** Provided records follows **

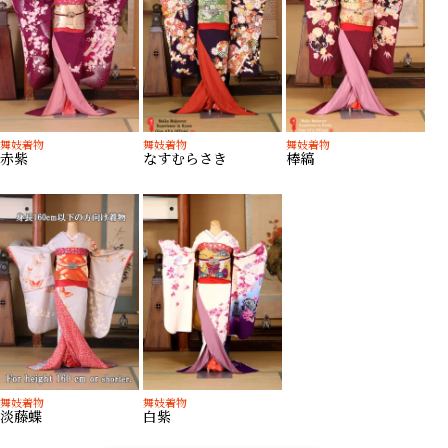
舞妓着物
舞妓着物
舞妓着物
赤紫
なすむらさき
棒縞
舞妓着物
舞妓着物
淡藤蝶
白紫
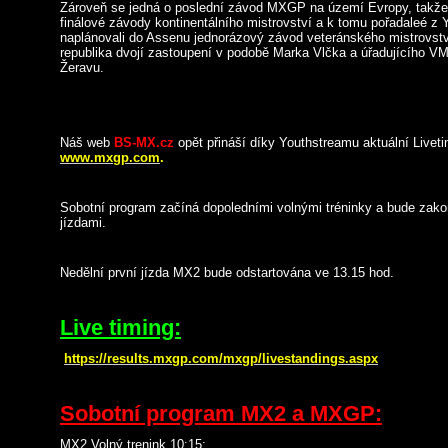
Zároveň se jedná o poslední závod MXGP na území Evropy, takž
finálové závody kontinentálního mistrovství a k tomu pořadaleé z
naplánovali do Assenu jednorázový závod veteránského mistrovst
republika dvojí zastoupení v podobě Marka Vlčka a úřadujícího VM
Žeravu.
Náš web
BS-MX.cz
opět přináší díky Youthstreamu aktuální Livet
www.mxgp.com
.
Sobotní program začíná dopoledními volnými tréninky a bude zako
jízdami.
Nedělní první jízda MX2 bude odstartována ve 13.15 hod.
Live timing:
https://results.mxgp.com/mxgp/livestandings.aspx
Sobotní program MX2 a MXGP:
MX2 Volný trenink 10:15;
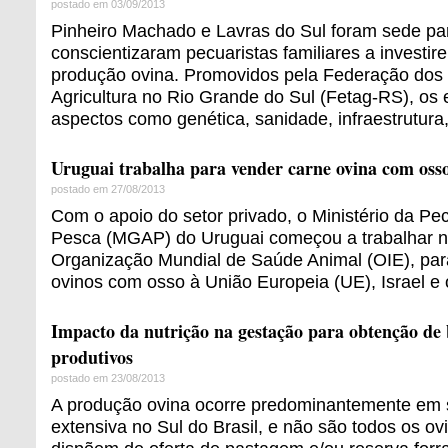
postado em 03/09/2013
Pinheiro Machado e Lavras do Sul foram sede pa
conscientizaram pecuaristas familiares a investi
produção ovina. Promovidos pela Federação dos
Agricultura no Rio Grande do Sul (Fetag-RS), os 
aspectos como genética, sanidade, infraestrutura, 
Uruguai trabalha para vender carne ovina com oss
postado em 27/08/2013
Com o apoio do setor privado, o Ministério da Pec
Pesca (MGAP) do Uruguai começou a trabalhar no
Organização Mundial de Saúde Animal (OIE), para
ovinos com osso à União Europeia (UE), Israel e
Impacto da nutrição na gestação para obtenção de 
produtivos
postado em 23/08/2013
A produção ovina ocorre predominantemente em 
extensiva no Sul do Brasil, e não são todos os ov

** End of Provided records **

• The problem: Return the data word for word without its pictures.

• Written answer:
舞妓着物
舞妓着物
舞妓着物
赤紫
なすむらさき
棒縞
舞妓着物
舞妓着物
淡藤蝶
白紫
Zároveň se jedná o poslední závod MXGP na území Evropy, takž
finálové závody kontinentálního mistrovství a k tomu pořadaleé z
naplánovali do Assenu jednorázový závod veteránského mistrovst
republika dvojí zastoupení v podobě Marka Vlčka a úřadujícího VM
Žeravu.
Náš web
BS-MX.cz
opět přináší díky Youthstreamu aktuální Livet
www.mxgp.com
.
Sobotní program začíná dopoledními volnými tréninky a bude zako
jízdami.
Nedělní první jízda MX2 bude odstartována ve 13.15 hod.
Live timing:
https://results.mxgp.com/mxgp/livestandings.aspx
Sobotní program MX2 a MXGP:
MX2 Volný trenink 10:15;
postado em 03/09/2013
Pinheiro Machado e Lavras do Sul foram sede pa
conscientizaram pecuaristas familiares a investi
produção ovina. Promovidos pela Federação dos
Agricultura no Rio Grande do Sul (Fetag-RS), os 
aspectos como genética, sanidade, infraestrutura, 
Uruguai trabalha para vender carne ovina com oss
postado em 27/08/2013
Com o apoio do setor privado, o Ministério da Pec
Pesca (MGAP) do Uruguai começou a trabalhar no
Organização Mundial de Saúde Animal (OIE), para
ovinos com osso à União Europeia (UE), Israel e
Impacto da nutrição na gestação para obtenção de 
produtivos
postado em 23/08/2013
A produção ovina ocorre predominantemente em 
extensiva no Sul do Brasil, e não são todos os ov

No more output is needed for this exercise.